In the geologic names summaries, what sets the Hillabee green schist apart from the Talladega slates?

++++ EXCERPT PROVIDED

Brewer, W.M., 1896, A preliminary report on the upper gold belt of Alabama in the Counties of Cleburne, Randolph, Clay, Talladega, Elmore, Coosa, and Tallapoosa: Geological Survey of Alabama Bulletin, no. 5, p. 1-105.


Summary:

Name Hillabee green schist belt is introduced here for a belt of light-green, highly pyritiferous altered eruptive rock paralleling "Talladega" slate proper of Talladega Mountains on southeastern edge and apparently maintaining its continuity along the line of strike, from Coosa River, near mouth of Weogufka Creek, toward the northeast into Cleburne Co. This rock is distinguishable from "Talladega" slates by the large percentage of unaltered pyrites it carries, as well as by its massive structure, hardness, and toughness.

Source: GNU records (USGS DDS-6; Reston GNULEX).


Map showing publication footprint
  • Usage in publication:
    • Hillabee green schist
  • Modifications:
    • Named
  • Dominant lithology:
    • Schist
  • AAPG geologic province:
    • Piedmont-Blue Ridge province
Publication:

Smith, E.A., 1896, A general account of the character, distribution, and structure of the crystalline rocks of Alabama and of the mode of occurrence of the gold ores: Geological Survey of Alabama Bulletin, no. 5, p. 108-130.


Summary:

Hillabee, Iwana, or Millerville green schists are probably altered eruptive rock. They occur along southeastern border of the main mountain belt of Talladega slates in almost continuous outcrops. The names are those of localities where the rocks are exposed. The highly schistose and slaty varieties may be seen around Hillabee or Millerville, Clay Co. In places the Hillabee schists contain an abundance of pyrite in crystals disseminated through a siliceous rock. For present, therefore, the schists are grouped together under the name Hillabee, from the locality where they are typically exposed along Hillabee Creek.

Source: GNU records (USGS DDS-6; Reston GNULEX).


Map showing publication footprint
  • Usage in publication:
    • Hillabee chlorite schist
  • Modifications:
    • Revised
  • AAPG geologic province:
    • Piedmont-Blue Ridge province
Publication:

Adams, G.I., 1926, The crystalline rocks, IN Adams, G.I., and others, Geology of Alabama: Geological Survey of Alabama Special Report, no. 14, p. 24-40.


Summary:

Hillabee chlorite schist is same as Hillabee green schist as mapped by E.A. Smith (1896). Unit is a metamorphosed basic intrusive, massive in places. Lies between Ashland mica schist and Talladega slate. Tentatively classified as post-Carboniferous(?).

Source: GNU records (USGS DDS-6; Reston GNULEX).

++++++++
++++ DATASET EXCERPT

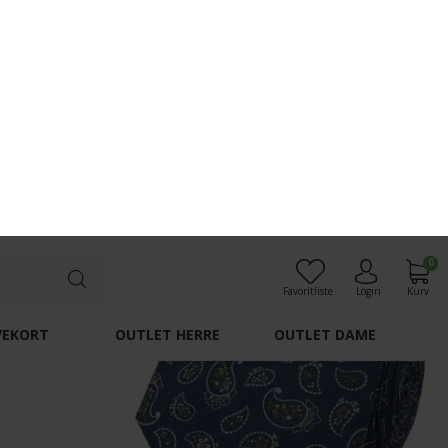
Les Deux - Wayne hook beanie | Strik Hue Duffel Bag
Les Deux - Wayne hook beanie | Strik Hue Black
DKK 400,-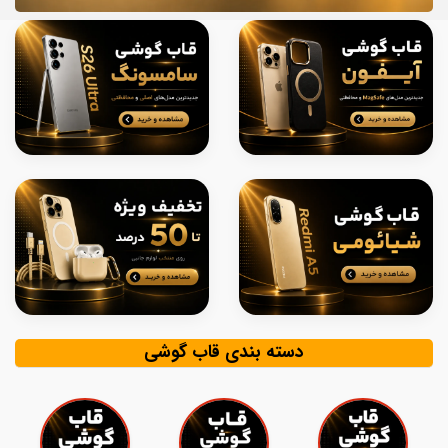
دسته بندی قاب گوشی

++++++++

# [ANSWER FOR THIS EXERCISE]
It carries a large percentage of unaltered pyrites and has a massive structure, hardness, and toughness.